A recent case in Belgium, launched by the Klimaatzaak (Climate Case) foundation, ended with the court ruling that the Belgian governments (federal and regional) had not met their obligations to prevent dangerous climate change. The court's decision, a significant victory for climate activists, mandated the Belgian authorities to reduce greenhouse gas emissions by at least 42% compared to 2005 levels by the end of 2025. 

In Germany, a group of young activists, backed by Fridays for Future and other environmental NGOs, successfully challenged the German Climate Protection Act in the Federal Constitutional Court. The court agreed with the plaintiffs' argument that the government's targets for reducing greenhouse gas emissions were insufficient and unfairly burdened future generations.
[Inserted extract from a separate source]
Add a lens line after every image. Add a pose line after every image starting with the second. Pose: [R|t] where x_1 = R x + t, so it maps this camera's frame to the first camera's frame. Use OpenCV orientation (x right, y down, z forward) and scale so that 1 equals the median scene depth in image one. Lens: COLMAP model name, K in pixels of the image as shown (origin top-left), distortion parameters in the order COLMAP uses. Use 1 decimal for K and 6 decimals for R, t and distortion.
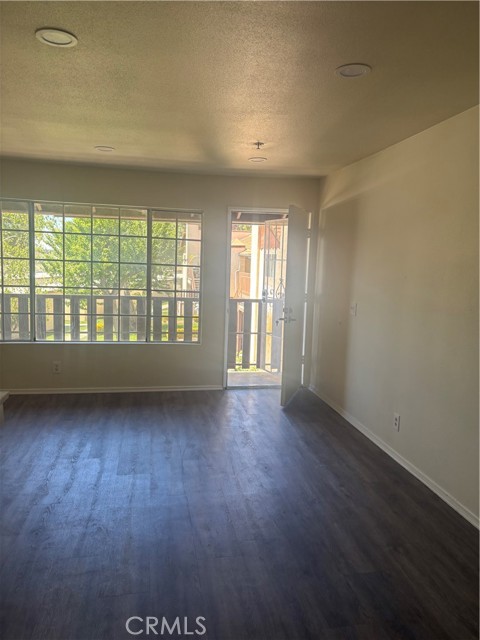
lens RADIAL K [[488.9, 0, 241.2], [0, 488.9, 316.3], [0, 0, 1]] dist [0.035542, -0.000644]
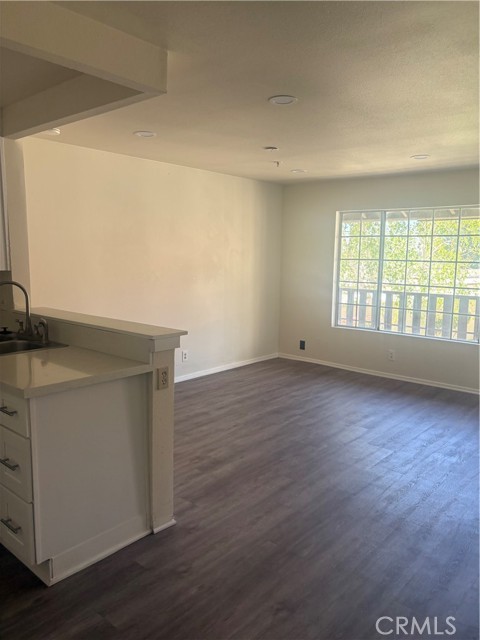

This decision compelled the German government to revise its climate law, setting stricter emission reduction targets. 

These court cases are a part of a global trend in environmental litigation, with citizens, NGOs, and environmental activists increasingly turning to the courts to hold governments and corporations accountable for their contributions to climate change. 

While these lawsuits often face steep hurdles, their increasing prevalence and occasional victories indicate a growing recognition that legal avenues can play a role in forcing climate action. Moreover, the court's validation of climate science in these cases is significant in itself, lending more weight to the urgency of tackling climate change. 

The urgency of these court cases also highlights the ongoing challenge of translating international and national climate commitments into tangible and effective policies. While setting ambitious targets is critical, so too is developing concrete plans for achieving these targets. As we witness an era of unprecedented legal scrutiny of climate policies, governments and corporations alike must reckon with the fact that failure to act on climate change carries real legal risks. 

In conclusion, as the stakes of the climate crisis become ever more apparent, and as climate litigation continues to gain momentum, it's clear that the courtroom has become another important front in the fight against global warming.